Invasive lobular carcinoma contributes 5–10 % of breast carcinomas. Histologically, the tumors have a diffusely invasive pattern which may make the tumors more difficult to detect by palpation or mammography. The cells are small with less nuclear pleomorphism than IDC. Cells are usually diploid and HR positive. The prognosis for ILC is better than for IDC. The remaining proportion of cases are composed of a mix of several different types of less common tumors.

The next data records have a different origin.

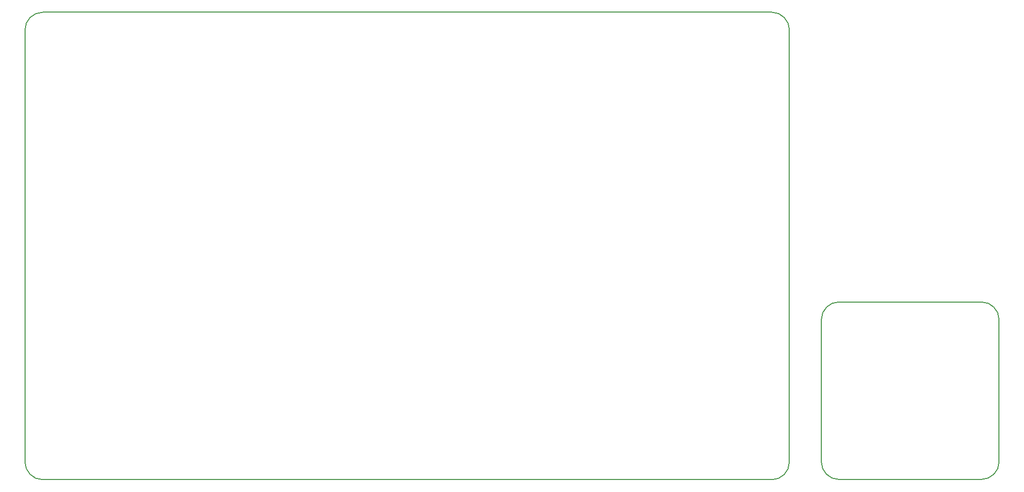
<source format=gm1>
G04 #@! TF.GenerationSoftware,KiCad,Pcbnew,9.0.0*
G04 #@! TF.CreationDate,2025-04-18T00:19:36+02:00*
G04 #@! TF.ProjectId,Omni-X-II-PCB,4f6d6e69-2d58-42d4-9949-2d5043422e6b,rev?*
G04 #@! TF.SameCoordinates,Original*
G04 #@! TF.FileFunction,Profile,NP*
%FSLAX46Y46*%
G04 Gerber Fmt 4.6, Leading zero omitted, Abs format (unit mm)*
G04 Created by KiCad (PCBNEW 9.0.0) date 2025-04-18 00:19:36*
%MOMM*%
%LPD*%
G01*
G04 APERTURE LIST*
G04 #@! TA.AperFunction,Profile*
%ADD10C,0.200000*%
G04 #@! TD*
G04 APERTURE END LIST*
D10*
X70000000Y-126000000D02*
X70000000Y-53000000D01*
X73000000Y-129000000D02*
G75*
G02*
X70000000Y-126000000I0J3000000D01*
G01*
X70000000Y-53000000D02*
G75*
G02*
X73000000Y-50000000I3000000J0D01*
G01*
X231385000Y-98960000D02*
G75*
G02*
X234385000Y-101960000I0J-3000000D01*
G01*
X207385000Y-98960000D02*
X231385000Y-98960000D01*
X234385000Y-101960000D02*
X234385000Y-125960000D01*
X204385000Y-125960000D02*
X204385000Y-101960000D01*
X231385000Y-128960000D02*
X207385000Y-128960000D01*
X199000000Y-126000000D02*
G75*
G02*
X196000000Y-129000000I-3000000J0D01*
G01*
X196000000Y-129000000D02*
X73000000Y-129000000D01*
X199000000Y-53000000D02*
X199000000Y-126000000D01*
X204385000Y-101960000D02*
G75*
G02*
X207385000Y-98960000I3000000J0D01*
G01*
X196000000Y-50000000D02*
G75*
G02*
X199000000Y-53000000I0J-3000000D01*
G01*
X234385000Y-125960000D02*
G75*
G02*
X231385000Y-128960000I-3000000J0D01*
G01*
X207385000Y-128960000D02*
G75*
G02*
X204385000Y-125960000I0J3000000D01*
G01*
X73000000Y-50000000D02*
X196000000Y-50000000D01*
M02*

</source>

Various grading systems have been developed over time in recognition of the fact that diminished differentiation of tumor cells, reflected in histologic features of the tumor, correlate with reduced survival. Currently, the most commonly used system is the Nottingham System, modified from the Bloom Richardson grading system [55]. The grade of cancer is representative of the aggressive potential; low grade cancers tend to be less aggressive than high grade cancers. The Nottingham Histologic Score system uses three factors to arrive at grade:

The features receive a score from 1 to 3, which are then summed to yield a final grade score ranging from 3 to 9. Grade 1 tumors have a score of 3–5, grade 2 tumors have a grade of 6–7, and grade 3 tumors have a score of 8–9. Grade 3 tumors are the most aggressive and carry the worst prognosis (Fig. 9.3).